There’s not a single definition of what a “smartphone” actually is. However, most tech historians consider the IBM Simon to be the very first smartphone:

IBM_Simon

It was developed by IBM in 1994 and was the first device to combine a mobile phone with PDA-like features. A concept model was shown off at COMDEX in 1993 and generated a lot of interest, even making the front page of USA Today’s “Money” section the next day. The device allowed users to make phone calls, send and receive faxes, emails and pages and had comprehensive address book and calendar features. It lacked a dedicated number pad, relying instead on a touch screen interface. Perhaps most amazingly of all, the device was able to do all this using DOS!

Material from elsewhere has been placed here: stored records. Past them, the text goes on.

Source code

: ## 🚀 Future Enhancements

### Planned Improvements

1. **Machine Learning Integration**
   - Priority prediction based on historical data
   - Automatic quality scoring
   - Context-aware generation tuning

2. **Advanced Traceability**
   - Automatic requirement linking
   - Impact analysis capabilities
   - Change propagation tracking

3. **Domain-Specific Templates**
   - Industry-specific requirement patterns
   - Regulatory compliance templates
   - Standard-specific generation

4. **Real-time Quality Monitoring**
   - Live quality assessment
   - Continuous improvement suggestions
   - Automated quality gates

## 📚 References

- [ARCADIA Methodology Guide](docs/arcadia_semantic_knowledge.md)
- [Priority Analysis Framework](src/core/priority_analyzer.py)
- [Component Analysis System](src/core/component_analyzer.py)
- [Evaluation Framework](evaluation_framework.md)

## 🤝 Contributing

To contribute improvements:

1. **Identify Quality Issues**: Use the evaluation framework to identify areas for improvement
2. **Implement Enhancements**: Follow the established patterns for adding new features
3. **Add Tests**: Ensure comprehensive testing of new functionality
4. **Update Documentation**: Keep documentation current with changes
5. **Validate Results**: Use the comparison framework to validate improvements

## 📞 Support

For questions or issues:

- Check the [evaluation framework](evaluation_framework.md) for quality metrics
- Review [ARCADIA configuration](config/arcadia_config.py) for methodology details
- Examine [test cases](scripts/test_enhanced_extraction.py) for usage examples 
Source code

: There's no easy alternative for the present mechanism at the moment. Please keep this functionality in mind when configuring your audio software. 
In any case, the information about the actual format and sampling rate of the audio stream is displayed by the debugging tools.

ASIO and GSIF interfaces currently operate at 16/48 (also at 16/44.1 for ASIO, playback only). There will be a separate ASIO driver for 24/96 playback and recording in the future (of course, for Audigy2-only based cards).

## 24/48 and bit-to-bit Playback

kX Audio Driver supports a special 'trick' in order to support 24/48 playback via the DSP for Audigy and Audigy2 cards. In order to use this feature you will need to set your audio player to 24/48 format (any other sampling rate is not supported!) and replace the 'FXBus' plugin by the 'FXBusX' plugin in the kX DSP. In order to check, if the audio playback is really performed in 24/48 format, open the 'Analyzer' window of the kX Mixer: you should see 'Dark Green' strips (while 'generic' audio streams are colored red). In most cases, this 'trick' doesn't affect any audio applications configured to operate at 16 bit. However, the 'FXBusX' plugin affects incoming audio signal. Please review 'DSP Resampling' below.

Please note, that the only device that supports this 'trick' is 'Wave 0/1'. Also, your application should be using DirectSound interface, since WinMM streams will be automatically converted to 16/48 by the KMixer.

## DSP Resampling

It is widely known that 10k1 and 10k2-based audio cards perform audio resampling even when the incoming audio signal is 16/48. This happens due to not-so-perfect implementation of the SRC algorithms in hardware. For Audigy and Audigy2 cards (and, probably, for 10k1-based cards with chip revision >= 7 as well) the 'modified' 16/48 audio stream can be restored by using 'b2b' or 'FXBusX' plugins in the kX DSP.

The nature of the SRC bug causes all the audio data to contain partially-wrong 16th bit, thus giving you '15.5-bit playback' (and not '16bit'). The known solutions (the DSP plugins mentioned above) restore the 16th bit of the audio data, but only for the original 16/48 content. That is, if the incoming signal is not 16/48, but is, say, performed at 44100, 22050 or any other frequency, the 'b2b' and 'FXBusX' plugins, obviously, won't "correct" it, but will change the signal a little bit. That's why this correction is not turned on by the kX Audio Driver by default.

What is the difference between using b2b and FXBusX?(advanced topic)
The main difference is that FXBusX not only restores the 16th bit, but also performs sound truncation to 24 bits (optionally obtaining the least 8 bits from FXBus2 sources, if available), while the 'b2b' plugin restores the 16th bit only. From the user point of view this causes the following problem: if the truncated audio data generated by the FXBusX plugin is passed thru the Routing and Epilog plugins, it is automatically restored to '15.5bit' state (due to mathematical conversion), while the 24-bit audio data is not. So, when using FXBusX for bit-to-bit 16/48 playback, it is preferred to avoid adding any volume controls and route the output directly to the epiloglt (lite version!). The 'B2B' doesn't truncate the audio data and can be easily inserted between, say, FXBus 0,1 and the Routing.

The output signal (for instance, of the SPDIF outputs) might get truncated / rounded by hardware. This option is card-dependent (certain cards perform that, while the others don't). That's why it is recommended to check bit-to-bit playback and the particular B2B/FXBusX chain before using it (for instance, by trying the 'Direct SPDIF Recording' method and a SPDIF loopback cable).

BellSouth got an exclusive for the device, and sold it for $899 with a two-year contract ($1,305 adjusted for inflation) or $1,099 without a contract ($1,595). The carrier sold 50,000 units before discontinuing the phone in February 1995.

But the funniest thing about it was that it was the first phone to come with the ability to run third-party apps. An Atlanta company called PDA Dimensions developed “DispatchIt”, the only app ever developed for the platform. The app required a desktop PC client ($2,999) and a phone client ($299). Adjusted for inflation, the desktop client and one Simon client would cost $4,788 today! Not surprisingly, PDA Dimensions sold exactly two copies of the software.